══ Selected passage ══

WESTERN GAS PARTNERS, LP
NOTES TO CONSOLIDATED FINANCIAL STATEMENTS
(UNAUDITED)

1. DESCRIPTION OF BUSINESS AND BASIS OF PRESENTATION (CONTINUED)

Basis of presentation. The consolidated financial statements have been prepared in accordance with generally accepted accounting principles in the United States (“GAAP”). The consolidated financial statements include the accounts of the Partnership and entities in which it holds a controlling financial interest. All significant intercompany transactions have been eliminated. Investments in noncontrolled entities over which the Partnership exercises significant influence are accounted for under the equity method. The Partnership proportionately consolidates its 33.75% share of the assets, liabilities, revenues and expenses attributable to the Non-Operated Marcellus Interest and Anadarko-Operated Marcellus Interest (see Note 2) and its 50% share of the assets, liabilities, revenues and expenses attributable to the Newcastle system in the accompanying consolidated financial statements.
In preparing financial statements in accordance with GAAP, management makes informed judgments and estimates that affect the reported amounts of assets, liabilities, revenues, and expenses. Management evaluates its estimates and related assumptions regularly, utilizing historical experience and other methods considered reasonable under the particular circumstances. Changes in facts and circumstances or additional information may result in revised estimates and actual results may differ from these estimates. Effects on the business, financial condition and results of operations resulting from revisions to estimates are recognized when the facts that give rise to the revisions become known. The information furnished herein reflects all normal recurring adjustments which are, in the opinion of management, necessary for a fair presentation of the consolidated financial statements, and certain prior-period amounts have been reclassified to conform to the current-year presentation.
For the nine months ended September 30, 2012, operating cash inflows and investing cash outflows in the Partnership’s unaudited consolidated statements of cash flows include a reduction of $35.7 million attributable to the correction of an error discovered during analysis of accounts payable balances. This analysis revealed that certain 2012 invoices received, but not yet paid, were properly attributable to ongoing capital projects rather than to operating expenses. Management concluded that this misstatement was not material relative to the nine months ended September 30, 2012, and has corrected the error within the unaudited statement of cash flows for the nine months ended September 30, 2012, as included in this report.

═══

Check each statement against the basis-of-presentation note. Answer yes or no, and quote the note's deciding words.
1. The Partnership proportionately consolidates a 50% share of the Newcastle system.
2. Management judged the $35.7 million misstatement to be material for the nine months ended September 30, 2012.
3. The equity method is used for noncontrolled entities over which the Partnership exercises significant influence.
Work only from the basis-of-presentation note, not from the data.

══ Data block ══

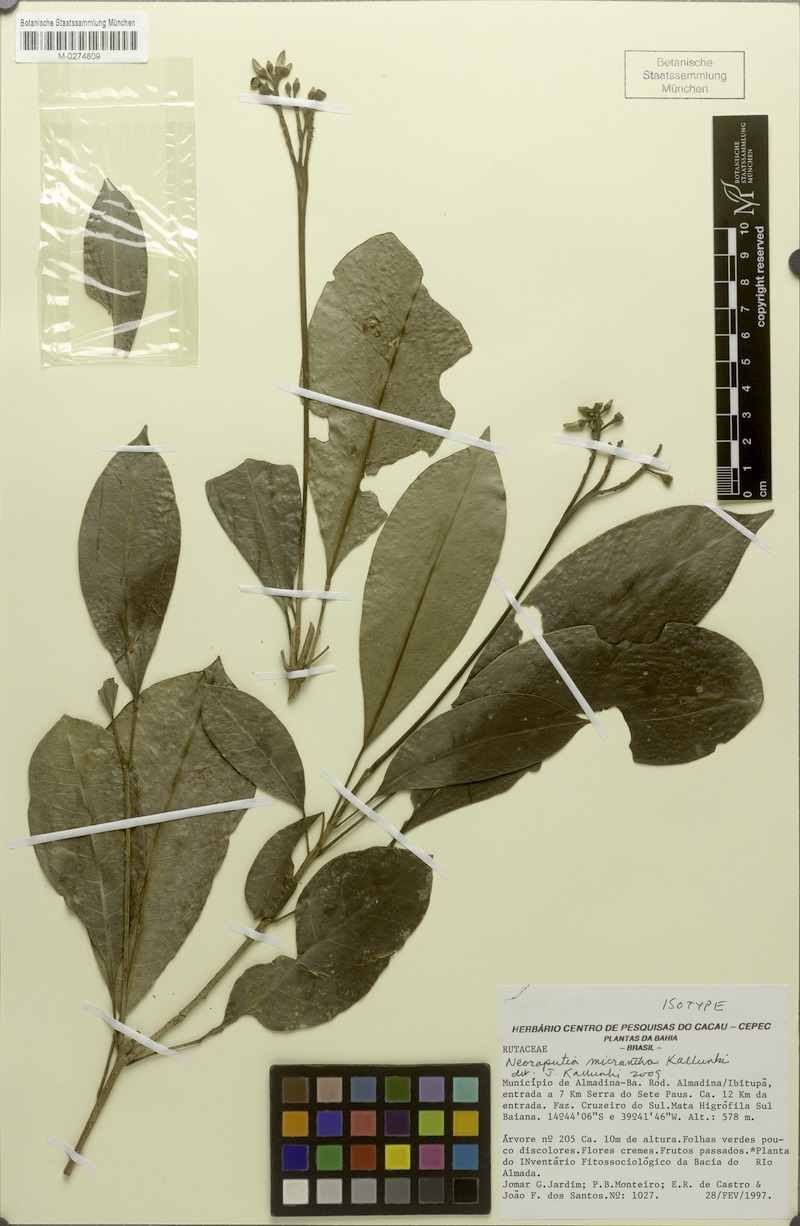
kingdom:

═══

◆ **Solution below**
1. Yes: "its 50% share of the assets, liabilities, revenues and expenses attributable to the Newcastle system"
2. No: "Management concluded that this misstatement was not material relative to the nine months ended September 30, 2012"
3. Yes: "Investments in noncontrolled entities over which the Partnership exercises significant influence are accounted for under the equity method"